Susie Creek is a southward flowing 35 mi stream that begins on the south flank of Lone Mountain in the Independence Mountains and is a tributary to the Humboldt River at Carlin in Elko County in northeastern Nevada.

==History==
A pioneer Scots family, on their overland trek to California in 1849, camped near the stream and named four creeks, including Susie Creek, Maggie Creek, Mary Creek, and Amelia Creek after their four daughters.

==Watershed==
The Susie Creek watershed drains 180 sqmi. The Susie Creek watershed is bounded by the Independence Mountains on the west and the Adobe Range to the north and east.

==Ecology==
Maggie and Susie Creeks, which enter the Humboldt River near Carlin, have benefited from 20 years of work by ranchers, agencies, mines, and non-profit groups via improvements in grazing techniques and specific projects. These projects, which include installation of fish passable culverts, have led to the return of migrating Lahontan cutthroat trout (LCT, Onchorhynchus clarkii henshawi).

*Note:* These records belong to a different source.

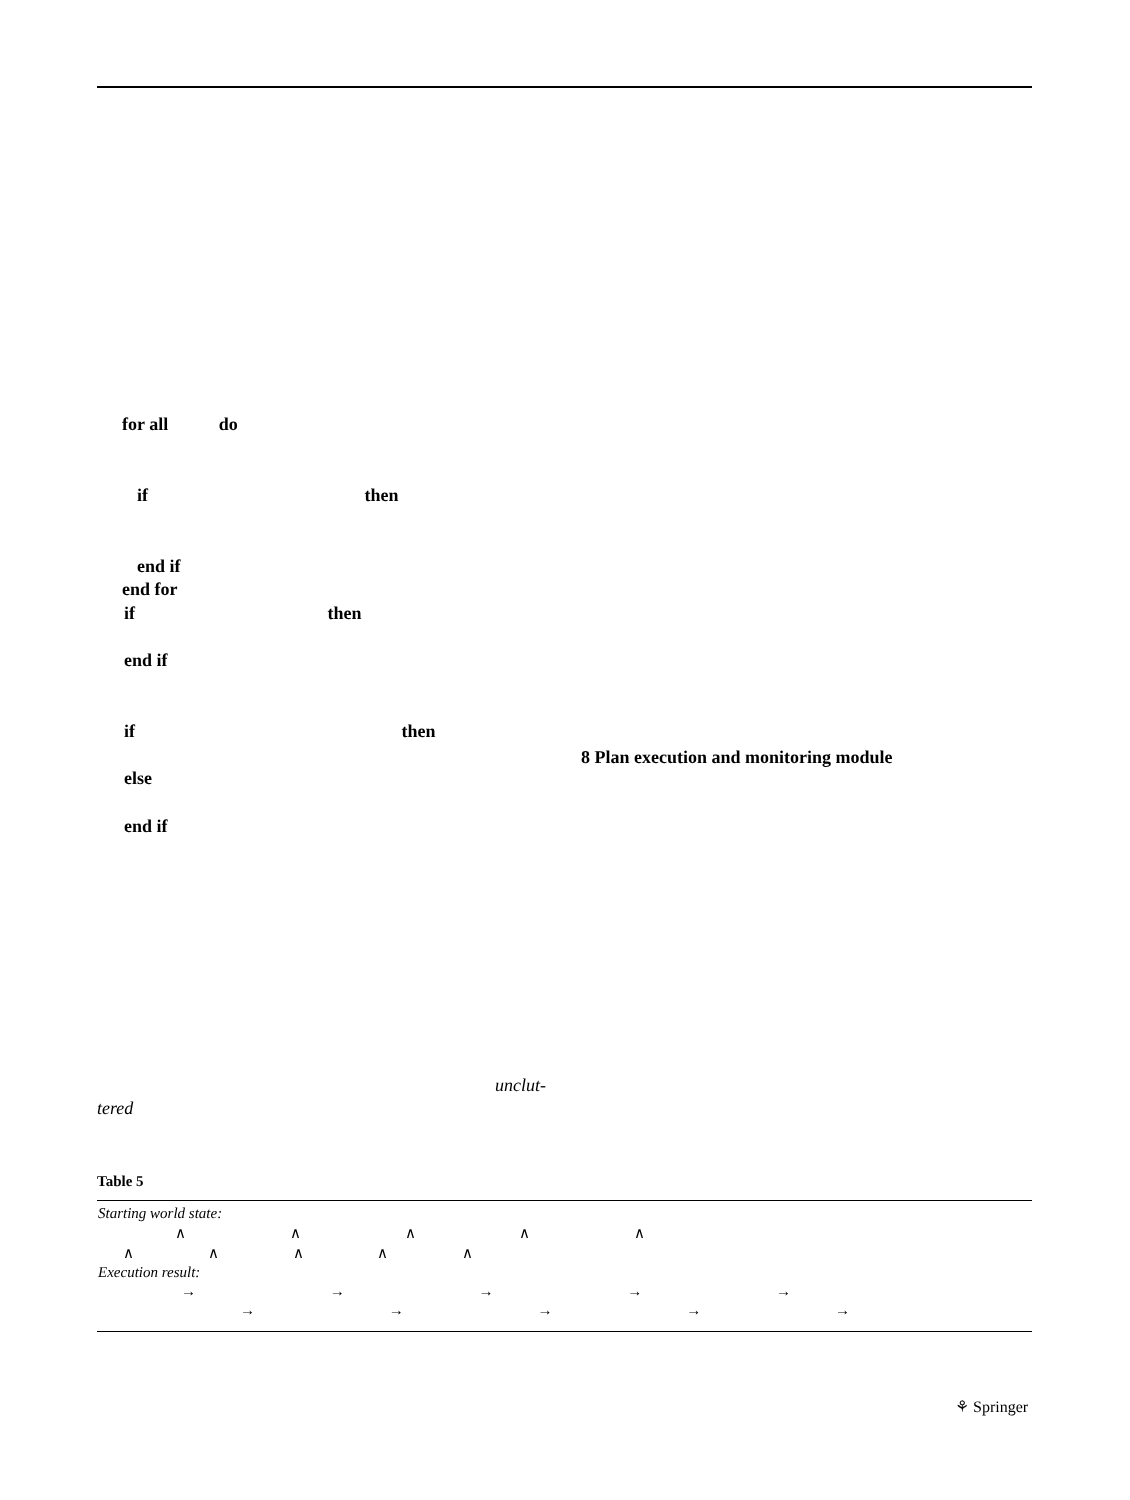for all do
if then
end if
end for
if then
end if
if then
8 Plan execution and monitoring module
else
end if
unclut-
tered
Table 5
| Starting world state: |
| ∧ ∧ ∧ ∧ ∧ |
| ∧ ∧ ∧ ∧ ∧ |
| Execution result: |
| → → → → → |
| → → → → → |
⚘ Springer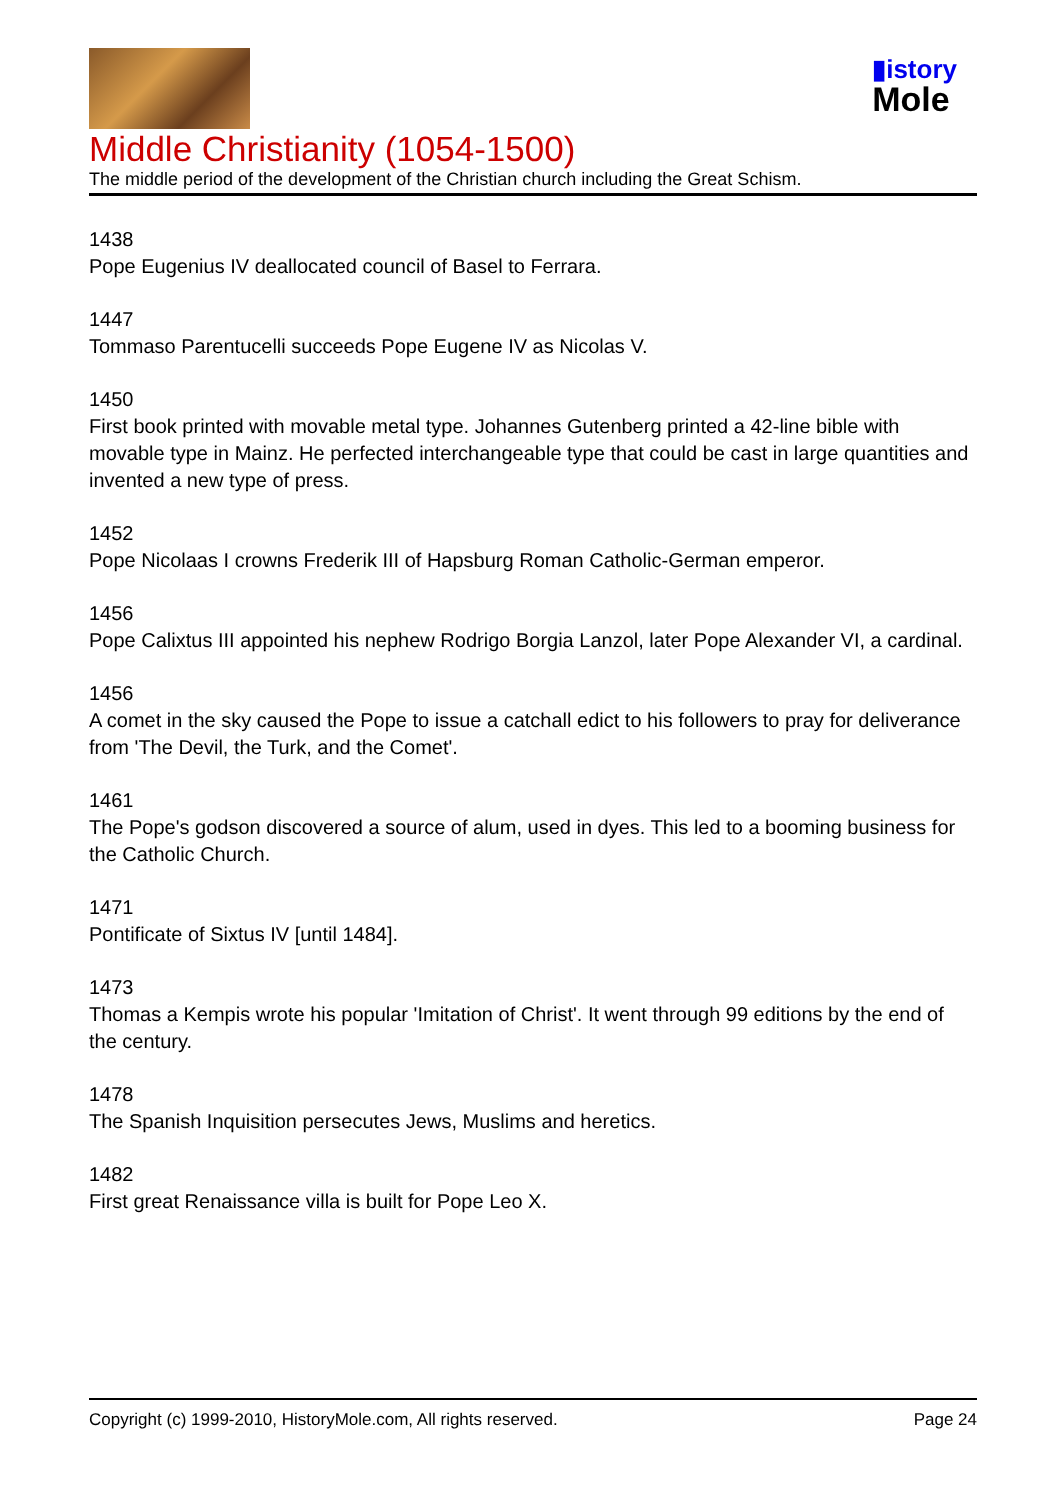▮istory
Mole
Middle Christianity (1054-1500)
The middle period of the development of the Christian church including the Great Schism.
1438
Pope Eugenius IV deallocated council of Basel to Ferrara.
1447
Tommaso Parentucelli succeeds Pope Eugene IV as Nicolas V.
1450
First book printed with movable metal type. Johannes Gutenberg printed a 42-line bible with movable type in Mainz. He perfected interchangeable type that could be cast in large quantities and invented a new type of press.
1452
Pope Nicolaas I crowns Frederik III of Hapsburg Roman Catholic-German emperor.
1456
Pope Calixtus III appointed his nephew Rodrigo Borgia Lanzol, later Pope Alexander VI, a cardinal.
1456
A comet in the sky caused the Pope to issue a catchall edict to his followers to pray for deliverance from 'The Devil, the Turk, and the Comet'.
1461
The Pope's godson discovered a source of alum, used in dyes. This led to a booming business for the Catholic Church.
1471
Pontificate of Sixtus IV [until 1484].
1473
Thomas a Kempis wrote his popular 'Imitation of Christ'. It went through 99 editions by the end of the century.
1478
The Spanish Inquisition persecutes Jews, Muslims and heretics.
1482
First great Renaissance villa is built for Pope Leo X.
Copyright (c) 1999-2010, HistoryMole.com, All rights reserved. Page 24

Projects led by Carol Evans, Nevada Bureau of Land Management fisheries biologist, have helped to restore North American beaver (Castor canadensis) to Susie Creek and other streams in Elko County by encouraging ranchers to allow beavers to dam the creek and to moderate riparian willow consumption by cattle with fencing and rotational grazing. Stream flows are more perennial, making more water available for wildlife and livestock and protecting populations of native trout. By working with satellite imagery and aerial photography, Trout Unlimited was able to compare conditions from as far back as 20 to 30 years ago to conditions in 2013. For the Susie Creek Basin as whole, riparian vegetation increased by over 100 acres, beaver dams increased from zero to 139, aerial extent of open water increased by over 20 acres and length of wetted stream increased by almost three miles.